After Bennington’s board of trustees “became aware that the debit card was being used” they canceled it, auditors wrote.

In yet another blunder, the Town of Bennington and its Public Works Authority failed to report and remit payroll taxes, which resulted in at least $118,000 in unpaid taxes, penalties, fines and interest. As of January 2022, the town and the PWA still owed more than $101,000 of that debt.

A state audit of the Town of Lone Wolf revealed that $22,743 in town funds were spent from January 2012 through December 2017 with a town debit card, “with no evidence that the transactions were ever presented to or approved by” the Public Works Authority or the Board of Trustees.

Those included purchases at International House of Pancakes, Sonic, McDonald’s and Arby’s, as well as expenditures at CJ’s Corner, Walmart, Staples, Dollar Tree, PayPal and Cellular Outfit.

The former office manager in Lone Wolf’s Town Hall told auditors she kept the card in her desk drawer “and there was no log used to track the control of the card or the purchases made.”

In the absence of a log, receipts or purchase orders “it could not be determined who was responsible for these questionable expenditures,” State Auditor Cindy Byrd lamented.

The Town of Lone Wolf provides water, sewer and trash collection services to approximately 175 customers, auditors reported. 

During a three-year period, $159,661.62 in cash payments were posted to customer accounts in the Kiowa County town’s utility billing system but $157,629.92 in cash was deposited in the town’s PWA bank account – leaving $2,031.70 unaccounted for.

Because of the town’s lack of properly receipting and recording utility payments, “it could not be verified that these funds were ever deposited,” auditors reported.
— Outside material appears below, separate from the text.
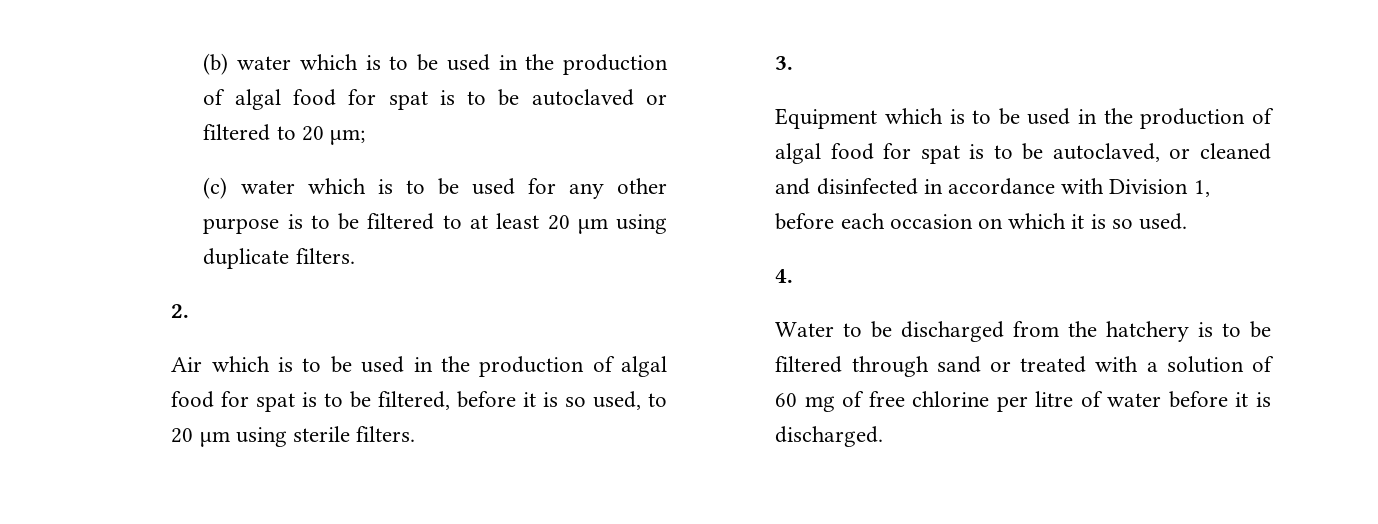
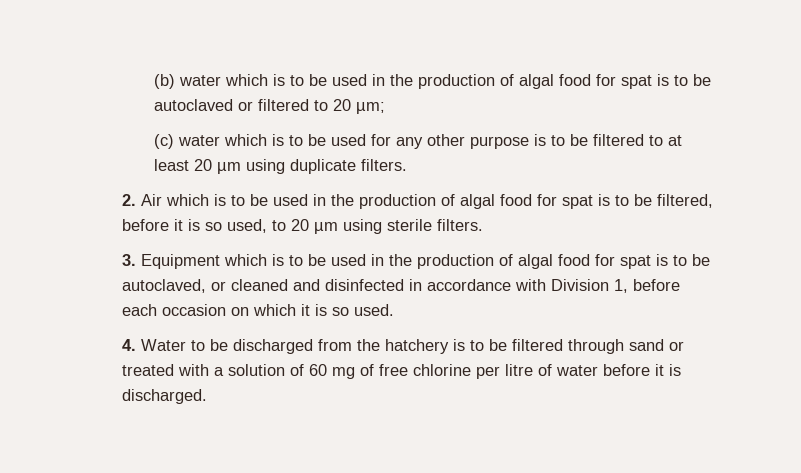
(190, 311) // -> (137, 200) none
(794, 63) // -> (137, 260) none
(794, 276) // -> (137, 345) none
Since utility billing records and reports were not properly maintained, “it was not possible to account for all utility revenue,” State Auditor Byrd wrote.
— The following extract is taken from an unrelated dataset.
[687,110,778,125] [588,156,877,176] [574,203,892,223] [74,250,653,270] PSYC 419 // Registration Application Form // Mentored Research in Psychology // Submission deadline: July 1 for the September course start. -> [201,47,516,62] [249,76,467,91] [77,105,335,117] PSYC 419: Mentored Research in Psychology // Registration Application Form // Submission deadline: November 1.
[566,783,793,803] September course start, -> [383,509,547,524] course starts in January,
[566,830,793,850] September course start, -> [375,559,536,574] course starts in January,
Several customer “histories” in the utility billing system “appeared to have been altered or were missing information,” with “substantial time gaps” between billings and postings. In one case a customer’s payment was not logged for four months, and the gap in another customer’s account was seven months, records show.
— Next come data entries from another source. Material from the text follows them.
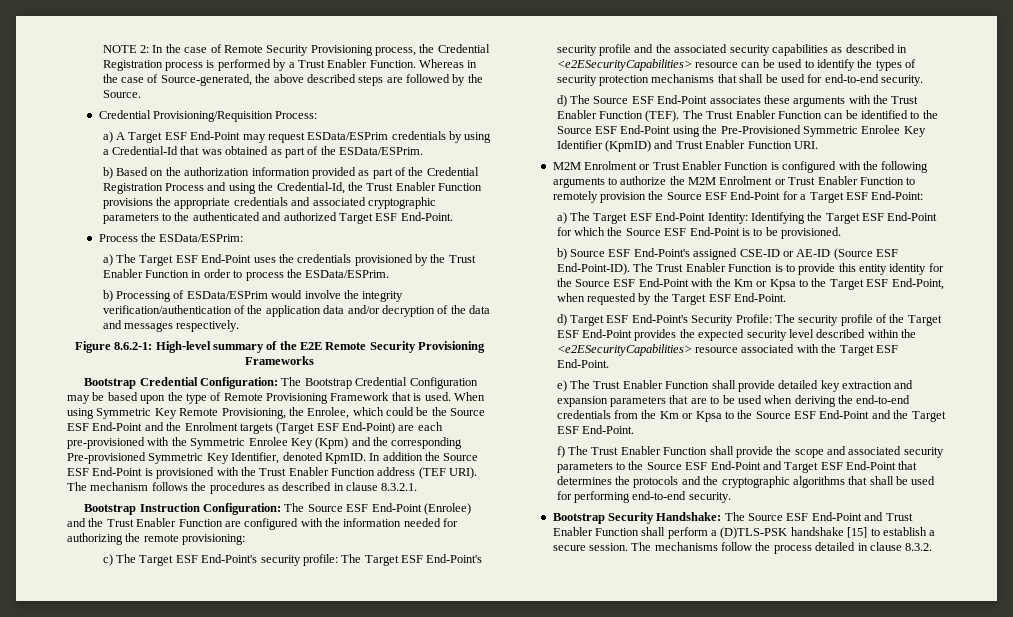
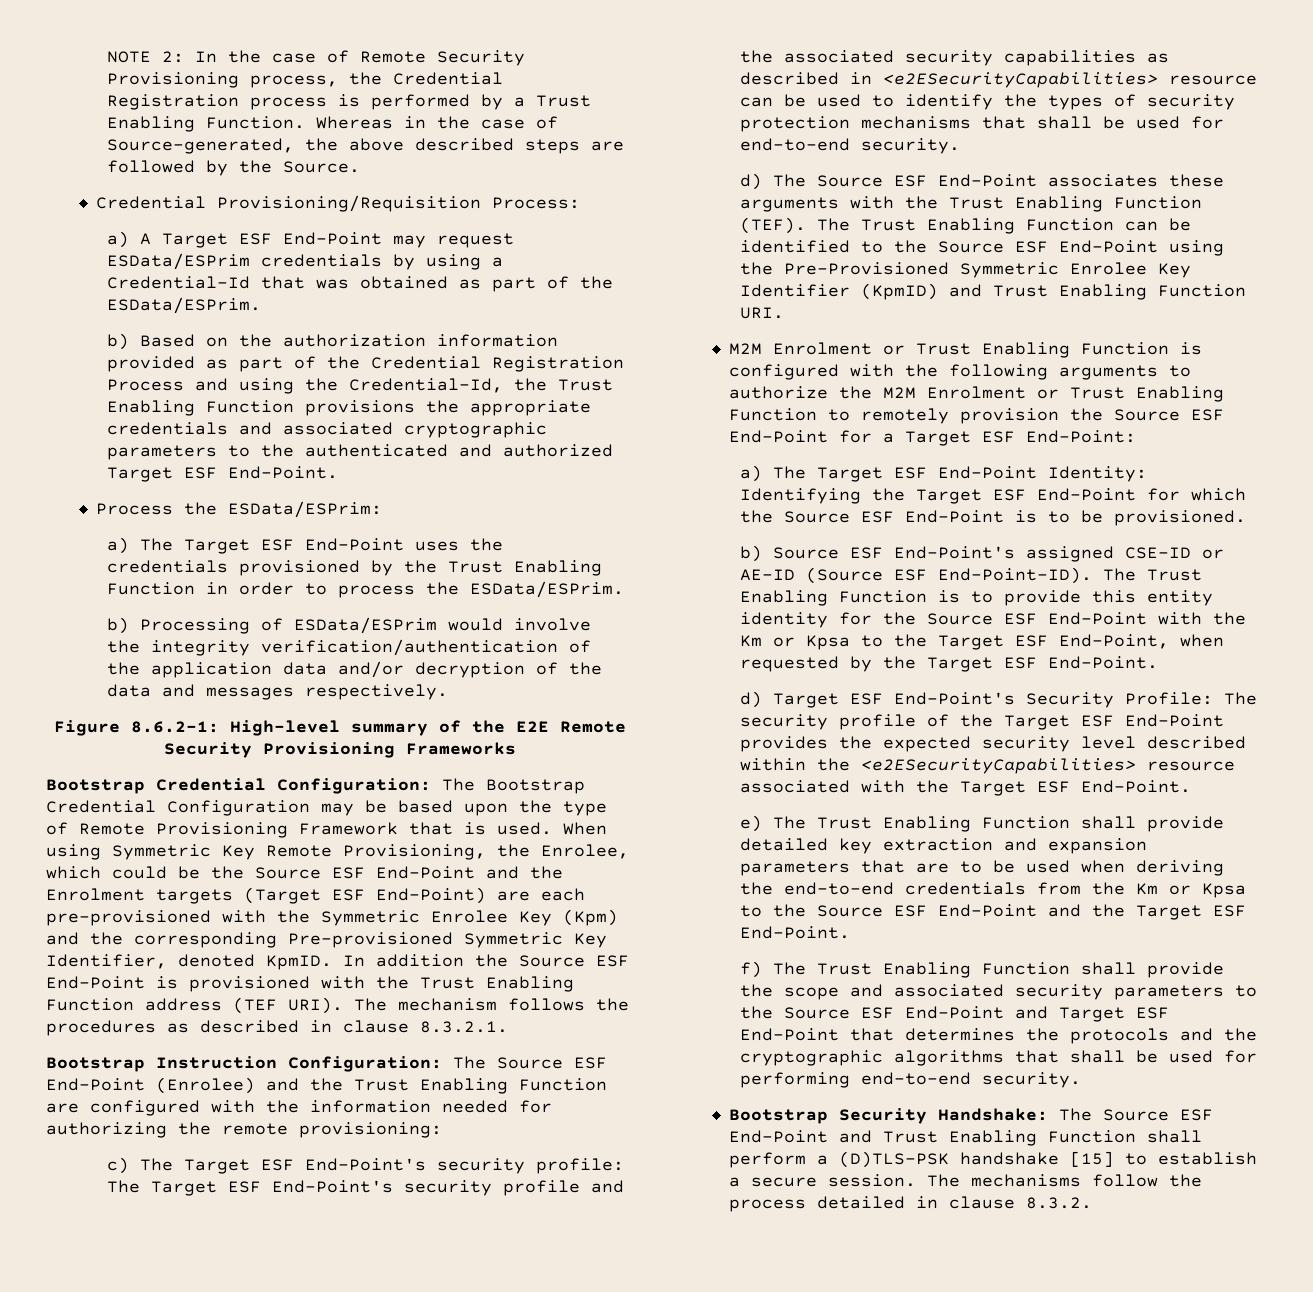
[327,59,368,68] Enabler -> [106,116,195,132] Enabling
[395,182,436,191] Enabler -> [106,400,195,416] Enabling
[102,269,143,278] Enabler -> [513,560,602,576] Enabling
[288,467,329,476] Enabler -> [486,976,574,992] Enabling
[136,518,177,527] Enabler -> [420,1078,508,1094] Enabling
[556,110,597,119] Enabler -> [1014,196,1103,212] Enabling
[735,110,776,119] Enabler -> [926,218,1015,234] Enabling
[705,140,746,149] Enabler -> [1058,284,1147,300] Enabling
[682,161,723,170] Enabler -> [982,342,1071,358] Enabling
[817,176,858,185] Enabler -> [1136,386,1225,402] Enabling
[685,263,726,272] Enabler -> [739,590,828,606] Enabling
[622,380,663,389] Enabler -> [882,816,971,832] Enabling
[620,446,661,455] Enabler -> [882,962,971,978] Enabling
[552,527,593,536] Enabler -> [949,1130,1038,1146] Enabling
The Jack Brown utility software that Lone Wolf uses for its PWA billings allows users to “delete, manipulate, and otherwise modify customer data used in the utility-billing process,” Byrd said.

Lone Wolf town records were “disorganized, incomplete, and sometimes missing,” Byrd wrote.

Neither the former office manager, Margrett Mae Horton, nor the former town clerk/treasurer, Bonnie Charlene Keesee, “deposited money daily as required” by law. Keesee relied on Horton to make the deposits, and Horton “received, recorded, and deposited utility payments only two to six times per month,” the State Auditor reported.

Because of sloppy bookkeeping, the lack of daily deposits “resulted in bank overdraft fees totaling $7,247 and created an overall lack of accountability for utility revenue.” Ultimately that cost was reduced to $3,972 because in 2017 the town requested and received from BancFirst a refund of $3,275 in overdraft fees.

Keesee and Horton both have been charged in Kiowa County District Court with embezzlement.